In this case, the growth hacking tool they used was a website they designed called Website Grader. This website allowed anyone to freely copy and paste their URL, and then the Website Grader would analyze different aspects of the site, like download speeds, mobile adaptation, SEO, and security. Finally, it gave the website an overall grade and a series of options to improve the score.
This strategy had multiple levels of growth hacking. First, you had to register on the website in order to get your results, turning you into a Hubspot lead. Second, it had a strong word of mouth and recommendation rate, since many marketers found the tool to be useful. And ultimately, it was a simple and intelligent way to get information about users. Thanks to the information they were analyzing, Hubspot already knew how they could target you, based on the gaps missing on your website.

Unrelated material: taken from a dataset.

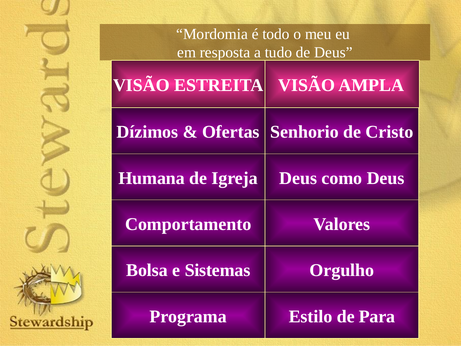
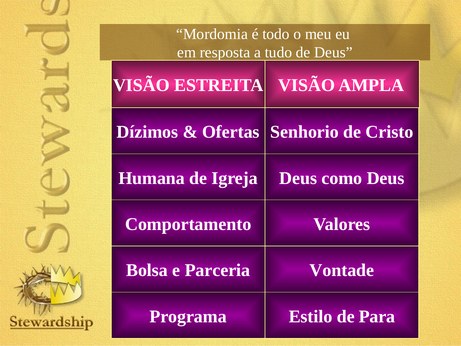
Sistemas: Sistemas -> Parceria
Orgulho: Orgulho -> Vontade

If we talk about growth hacking, then we have to talk about Facebook. This social media network was born in 2004 with a handful of users from Harvard University and in 2012 it became the first social network in the world to connect with over 1 billion users.

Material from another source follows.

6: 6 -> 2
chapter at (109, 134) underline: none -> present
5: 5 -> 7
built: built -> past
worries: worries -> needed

Facebook’s growth hacking strategy can be linked to its user experience and notifications. They used the Gmail and Hotmail contacts of their users to suggest them as recommended friends to each other. It also encouraged users to send invitations directly, generating a “domino effect” in which each user is part of the growth strategy.
Additionally, notifications were very present in the first versions of the network. Basically, it sent you notifications of any activity performed by your contacts, encouraging you to re-enter the app and develop a relationship with it over time.
Behind all of this strategy is Alex Shultz, who joined Facebook’s growth department in 2007. His almost fanatical use of data analysis was so successful that several companies around the world copied the methodology. Without a doubt, this is an exemplary model for growth hacking.
Birchbox is a subscription service that sends a monthly box with 5 personalized beauty products. Its success has been overwhelming, as it has soon managed to reach $125 million in profits with an original investment of $12 million.
Birchbox’s growth hacking strategy was based on a “members get members” methodology. Essentially, they established a recommendation program aimed at making users recommend others quickly and easily. For every new customer who joined Birchbox, the recommender would receive a reward.
This strategy is nothing new, but its key to success lies in the offer’s value. Many times companies decide to offer a reward or incentive that is not interesting enough for the customer to take the time to make recommendations. In this case, Birchbox gave 10€ to the recommender, providing a large incentive since the cost of one Birchbox is nearly 10€. To sum it up, growth hacking isn’t always about reinventing the wheel, but just applying tried and true methods to your own brand.
Uber is another good example of growth hacking and exponential growth. Since 2014, their growth has been explosive. In 2015 they had over 150,000 active drivers every month.
Uber’s strategy is based on two pillars: free rides and event sponsorship.
Uber offers free trips to users who register on their app for the first time. But, users have to input their credit card information in the app to be registered, even if they only intend to use the free ride. This is an easy way for them to overcome the first barrier with users.
As we discussed in Birchbox’s example, giving a valuable offer to users is a great growth hacking strategy. Sometimes we spend 50€ to capture a user, only to get 10€ back in return. Uber shows us that we can break up with this mentality.
Additionally, Uber has been able to take advantage of the key moments when there is a high need for transportation to multiply its downloads. An interesting example was the taxi strike in Mexico, in which they offered free travel to users. They promoted the offer with the hashtag #UberNoPara. They managed to increase their download volume by 800% with this method.
As you can see, in many growth hacking cases there is a variety of a handful of useful strategies. Don’t be afraid to apply them to your brand, and get ready to see the numbers roll in.